Increasing the amount of herbicide applied beyond recommended rates will not produce more kill. In fact, increased rates may result in rapid defoliation but significantly less root kill, all at a higher cost. Recommended rates have been researched to achieve the best results, at the least cost, while protecting the environment. Read herbicide labels carefully and follow the directions explicitly. Contact your local County Extension Agent or Natural Resource Conservation Service (NRCS) personnel for specific information on the use of herbicides in your area.
6. My neighbor told me – - -!
There is a multitude of home-concocted weed and brush control treatments passed through the grapevine. BEWARE!!! Most are not as effective as those recommendations you will receive from the Extension Service, NRCS or the herbicide label. In fact, some of the recommendations may be dangerous to you, to livestock and wildlife, and to the environment. In fact, many may be illegal. When a neighbor or salesperson at the local feed store suggests a specific treatment, check the label to make sure it is accurate, safe and legal.
7. That brush is not causing any problems now, so I will wait until it gets big and thick and then I will kill it.
It is much easier and less expensive to kill seedling and saplings as compared to mature brush. Low density, small brush can be treated using individual plant treatment techniques, which usually provide a much higher level of control as compared to broadcast applications. Unfortunately, the cost of using individual plant treatments increases as the number and size of the brush increases. This is not true of most broadcast treatments. Thus, the importance of treating brush problems early. It is simply the “common sense” approach to brush control. Deterioration of the desirable vegetation can be prevented if brush is controlled early in its life cycle.
8. We are going to treat this place from fenceline to fenceline.
Many range sites simply do not have the potential to produce results that will justify the expense of a weed or brush control treatment because soils are too shallow or slopes are too steep. Weed and brush control efforts are best targeted to sites with deep soils that receive runoff from adjacent upland areas. Shallow ridges, slopes and hilltops are usually best left as wildlife habitat or placed at a much lower priority for treatment as compared to more productive areas.
9. After I get that bulldozer or airplane in here, this place will turn into a sea of grass.
Weed and brush management is not a miracle cure for rangelands. Not all treatments work the same every time. Most herbicide treatments are characterized by large variation in results governed by climatic and plant characteristics, which are often not very predictable. Overall management of the rangeland must also improve. The treated area must be given time to establish a desirable vegetation cover before “normal” management and use occurs. Proper livestock stocking rates are critical to both treatment success and longevity. Desired results will not occur overnight. Desired change on rangelands takes time and depends on long-range planning, careful monitoring and sound management.

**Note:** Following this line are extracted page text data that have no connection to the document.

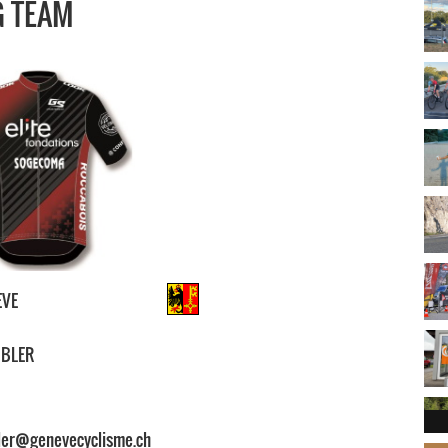
G TEAM
ÈVE
OBLER
8
bler@genevecyclisme.ch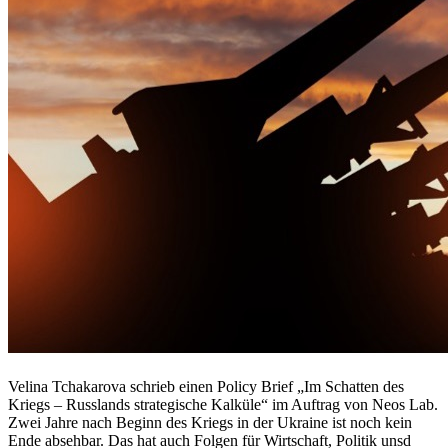
Velina Tchakarova schrieb einen Policy Brief „Im Schatten des
Kriegs – Russlands strategische Kalküle“ im Auftrag von Neos Lab.
Zwei Jahre nach Beginn des Kriegs in der Ukraine ist noch kein
Ende absehbar. Das hat auch Folgen für Wirtschaft, Politik unsd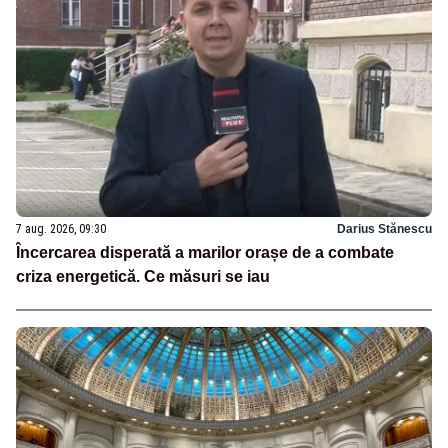
7 aug. 2026, 09:30
Darius Stănescu
Încercarea disperată a marilor orașe de a combate
criza energetică. Ce măsuri se iau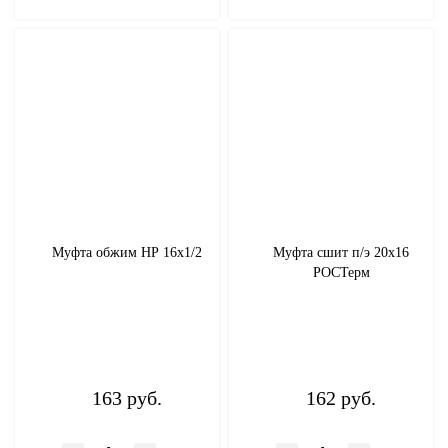
Муфта обжим НР 16х1/2
Муфта сшит п/э 20x16
РОСТерм
163 руб.
162 руб.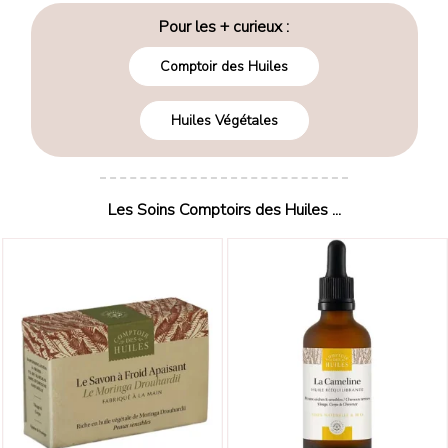
Pour les + curieux :
Comptoir des Huiles
Huiles Végétales
Les Soins Comptoirs des Huiles ...
Bientôt Disponible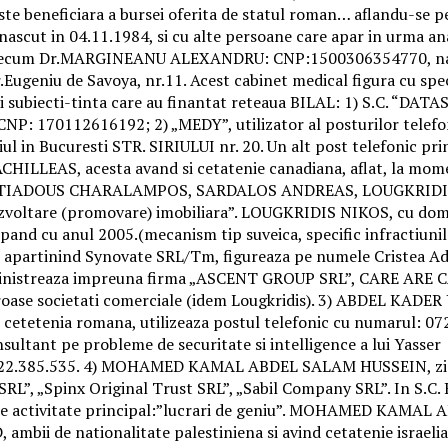
Este beneficiara a bursei oferita de statul roman… aflandu-se p
nascut in 04.11.1984, si cu alte persoane care apar in urma ana
ta, precum Dr.MARGINEANU ALEXANDRU: CNP:1500306354770, nasc
: Str.Eugeniu de Savoya, nr.11. Acest cabinet medical figura cu 
ubiecti-tinta care au finantat reteaua BILAL: 1) S.C. “DATASOF
, CNP: 170112616192; 2) „MEDY”, utilizator al posturilor telefo
 in Bucuresti STR. SIRIULUI nr. 20. Un alt post telefonic prin 
LLEAS, acesta avand si cetatenie canadiana, aflat, la momentu
: MILTIADOUS CHARALAMPOS, SARDALOS ANDREAS, LOUGKRIDIS
zvoltare (promovare) imobiliara”. LOUGKRIDIS NIKOS, cu domici
pand cu anul 2005.(mecanism tip suveica, specific infractiunil
1, apartinind Synovate SRL/Tm, figureaza pe numele Cristea Ad
administreaza impreuna firma „ASCENT GROUP SRL”, CARE 
e societati comerciale (idem Lougkridis). 3) ABDEL KADER Y
at cetetenia romana, utilizeaza postul telefonic cu numarul: 0
onsultant pe probleme de securitate si intelligence a lui Yasser
0722.385.535. 4) MOHAMED KAMAL ABDEL SALAM HUSSEIN, zis „M
c SRL”, „Spinx Original Trust SRL”, „Sabil Company SRL”. In S.
t de activitate principal:”lucrari de geniu”. MOHAMED KAMAL
ambii de nationalitate palestiniena si avind cetatenie israel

10. Herbicides are unhealthy for the environment and humans.
Herbicides can affect living organisms directly when exposed to chemicals or indirectly when habitat is altered. Range herbicides are invaluable for control of many susceptible species, see label. Toxicity to humans and wildlife have been evaluated and are identified on the label. However, common table salt and aspirin are more toxic than most rangeland herbicides. The label identifies proper rates and timing of herbicide applications to minimize risks; follow label directions.
11. Fire destroys the pasture!
Rangeland vegetation is adapted to periodic burning. Some fires can be very destructive if proper management is not followed before and following the fire. Livestock and wildlife are attracted to the recent burns and can over graze the burned area. Recovery following a wild or prescribed fire is needed before grazing occurs. Properly planned prescribed fires are very beneficial in many range situations.